#### Aim of the task
Could you return only the lines that run from the line with "thermos bottle [429,379,448,440]" through the final line of the data, exactly as they stand?

#### Recorded data
--------------------------------------------------
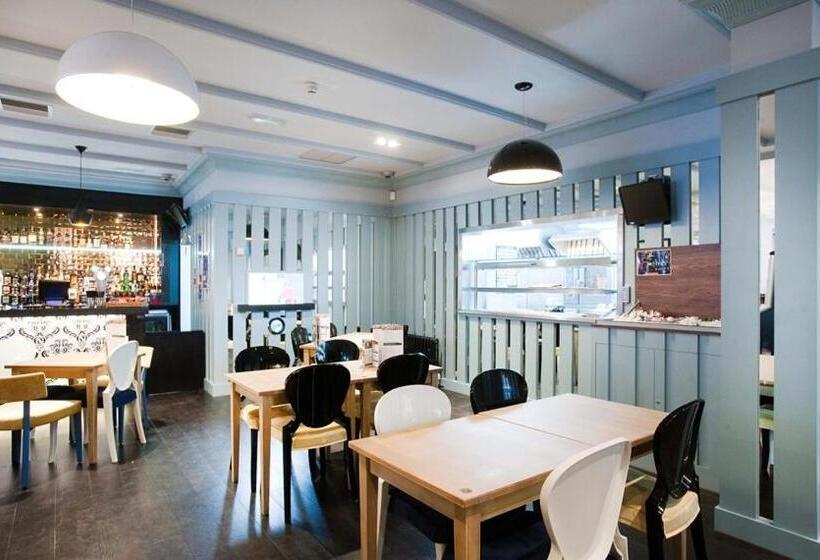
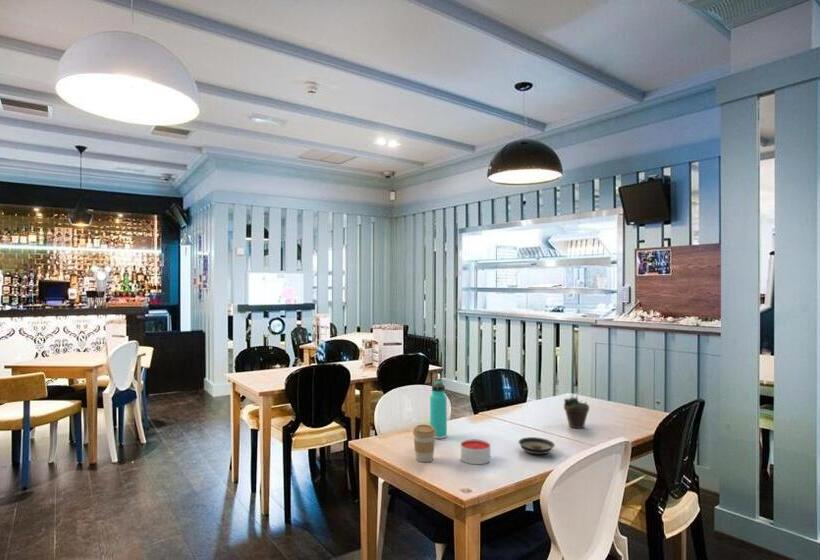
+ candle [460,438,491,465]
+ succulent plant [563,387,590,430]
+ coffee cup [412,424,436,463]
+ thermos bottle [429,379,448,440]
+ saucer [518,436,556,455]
--------------------------------------------------
#### Task output
+ thermos bottle [429,379,448,440]
+ saucer [518,436,556,455]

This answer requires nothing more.